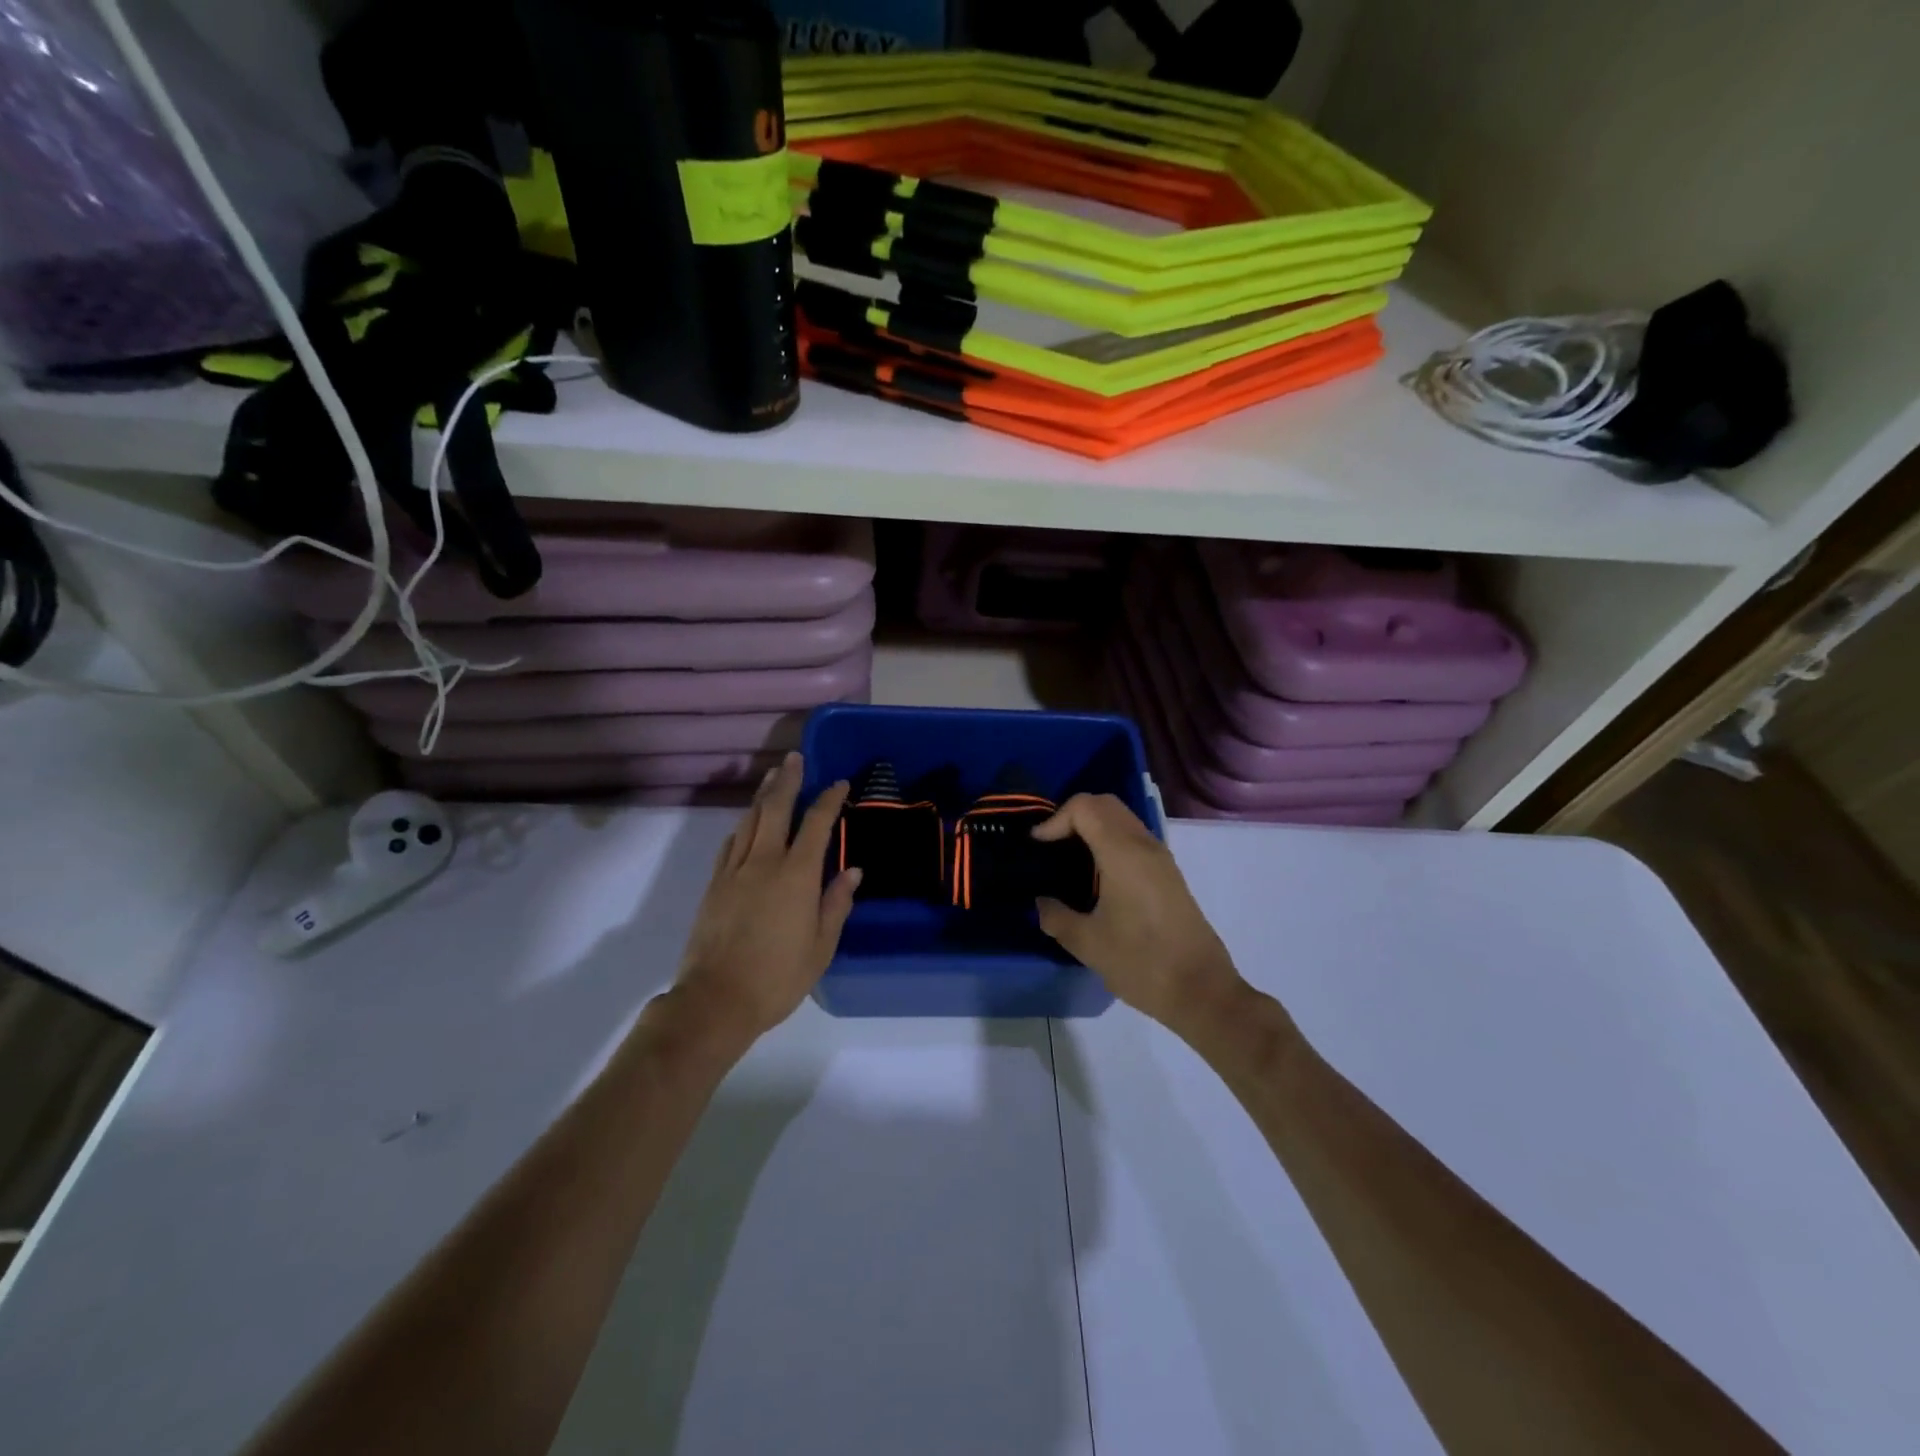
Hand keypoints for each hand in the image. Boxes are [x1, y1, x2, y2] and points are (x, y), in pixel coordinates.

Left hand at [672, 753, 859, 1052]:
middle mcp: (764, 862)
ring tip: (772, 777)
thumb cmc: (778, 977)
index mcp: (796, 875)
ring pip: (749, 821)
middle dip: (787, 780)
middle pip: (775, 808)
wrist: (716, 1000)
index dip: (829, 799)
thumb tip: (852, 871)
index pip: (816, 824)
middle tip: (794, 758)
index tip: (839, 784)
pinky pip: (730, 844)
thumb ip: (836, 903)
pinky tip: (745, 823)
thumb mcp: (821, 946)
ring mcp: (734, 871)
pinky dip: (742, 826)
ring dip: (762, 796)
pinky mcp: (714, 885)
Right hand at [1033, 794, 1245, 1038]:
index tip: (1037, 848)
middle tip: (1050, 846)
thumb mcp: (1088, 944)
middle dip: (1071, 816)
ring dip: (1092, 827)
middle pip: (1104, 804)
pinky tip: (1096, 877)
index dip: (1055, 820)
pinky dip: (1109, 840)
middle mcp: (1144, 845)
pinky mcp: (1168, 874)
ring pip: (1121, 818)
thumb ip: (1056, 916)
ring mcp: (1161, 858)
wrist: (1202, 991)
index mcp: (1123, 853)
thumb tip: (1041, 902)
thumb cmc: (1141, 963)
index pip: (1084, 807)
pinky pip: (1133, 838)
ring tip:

=====

* [Instructions for the task]:
Up to and including the line that holds "middle pip: (775, 808)", restate word for word each line of the records from their start, and only those lines, leaving out the pictures.

* [Output]:
Hand keypoints for each hand in the image. Boxes are [x1, y1, x2, y2] and points are (x, y), in pixel coordinates.

Left hand at [672, 753, 859, 1052]:
middle mcp: (764, 862)
ring tip: (772, 777)
thumb cmc: (778, 977)
index mcp: (796, 875)
ring pip: (749, 821)
middle dip: (787, 780)
middle pip: (775, 808)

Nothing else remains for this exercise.